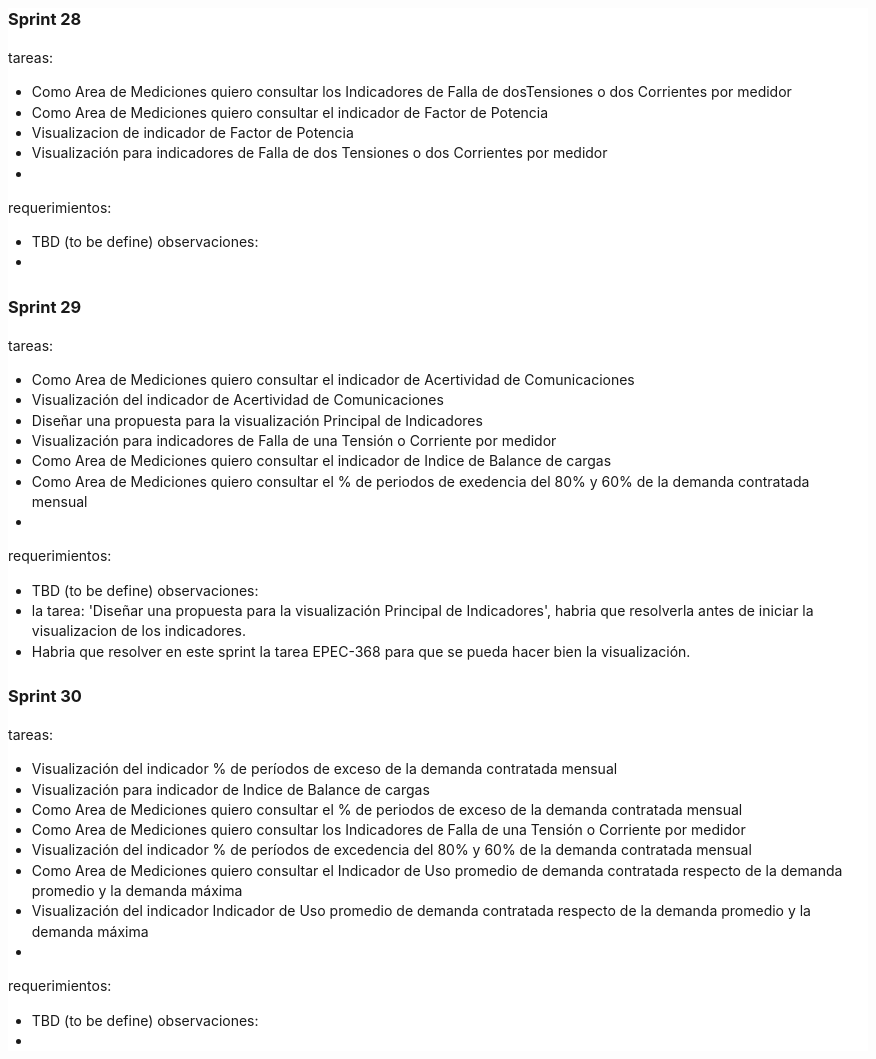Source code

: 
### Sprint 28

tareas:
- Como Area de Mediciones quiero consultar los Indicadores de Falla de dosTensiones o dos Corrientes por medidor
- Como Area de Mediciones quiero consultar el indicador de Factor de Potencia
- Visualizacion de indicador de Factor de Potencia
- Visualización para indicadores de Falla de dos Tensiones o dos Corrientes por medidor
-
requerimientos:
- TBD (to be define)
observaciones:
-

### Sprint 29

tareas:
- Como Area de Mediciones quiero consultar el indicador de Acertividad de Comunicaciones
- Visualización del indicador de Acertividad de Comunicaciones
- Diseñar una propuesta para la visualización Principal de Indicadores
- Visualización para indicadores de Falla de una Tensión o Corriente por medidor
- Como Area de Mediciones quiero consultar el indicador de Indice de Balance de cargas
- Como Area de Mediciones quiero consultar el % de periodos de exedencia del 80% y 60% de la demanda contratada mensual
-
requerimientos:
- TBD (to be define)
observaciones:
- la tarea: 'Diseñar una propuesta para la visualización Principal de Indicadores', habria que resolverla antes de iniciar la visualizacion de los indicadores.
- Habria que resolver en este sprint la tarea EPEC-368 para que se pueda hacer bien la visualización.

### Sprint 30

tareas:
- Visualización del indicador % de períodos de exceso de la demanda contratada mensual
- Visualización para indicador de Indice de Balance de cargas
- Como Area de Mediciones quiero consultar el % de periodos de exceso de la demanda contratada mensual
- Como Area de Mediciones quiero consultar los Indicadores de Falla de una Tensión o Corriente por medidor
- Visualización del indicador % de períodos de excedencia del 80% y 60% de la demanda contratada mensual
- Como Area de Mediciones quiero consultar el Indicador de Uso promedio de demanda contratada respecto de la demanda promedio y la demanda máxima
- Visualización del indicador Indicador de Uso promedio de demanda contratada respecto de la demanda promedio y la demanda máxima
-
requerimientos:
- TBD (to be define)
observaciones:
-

■ Written task ■
Copy every line of the records above without changing anything, and leave out the pictures.

■ Answer box ■
Source code

: 
### Sprint 28

tareas:
- Como Area de Mediciones quiero consultar los Indicadores de Falla de dosTensiones o dos Corrientes por medidor
- Como Area de Mediciones quiero consultar el indicador de Factor de Potencia
- Visualizacion de indicador de Factor de Potencia
- Visualización para indicadores de Falla de dos Tensiones o dos Corrientes por medidor
-
requerimientos:
- TBD (to be define)
observaciones:
-

### Sprint 29

tareas:
- Como Area de Mediciones quiero consultar el indicador de Acertividad de Comunicaciones
- Visualización del indicador de Acertividad de Comunicaciones
- Diseñar una propuesta para la visualización Principal de Indicadores
- Visualización para indicadores de Falla de una Tensión o Corriente por medidor
- Como Area de Mediciones quiero consultar el indicador de Indice de Balance de cargas
- Como Area de Mediciones quiero consultar el % de periodos de exedencia del 80% y 60% de la demanda contratada mensual
-
requerimientos:
- TBD (to be define)
observaciones:
- la tarea: 'Diseñar una propuesta para la visualización Principal de Indicadores', habria que resolverla antes de iniciar la visualizacion de los indicadores.
- Habria que resolver en este sprint la tarea EPEC-368 para que se pueda hacer bien la visualización.

### Sprint 30

tareas:
- Visualización del indicador % de períodos de exceso de la demanda contratada mensual
- Visualización para indicador de Indice de Balance de cargas
- Como Area de Mediciones quiero consultar el % de periodos de exceso de la demanda contratada mensual
- Como Area de Mediciones quiero consultar los Indicadores de Falla de una Tensión o Corriente por medidor
- Visualización del indicador % de períodos de excedencia del 80% y 60% de la demanda contratada mensual
- Como Area de Mediciones quiero consultar el Indicador de Uso promedio de demanda contratada respecto de la demanda promedio y la demanda máxima
- Visualización del indicador Indicador de Uso promedio de demanda contratada respecto de la demanda promedio y la demanda máxima
-
requerimientos:
- TBD (to be define)
observaciones:
-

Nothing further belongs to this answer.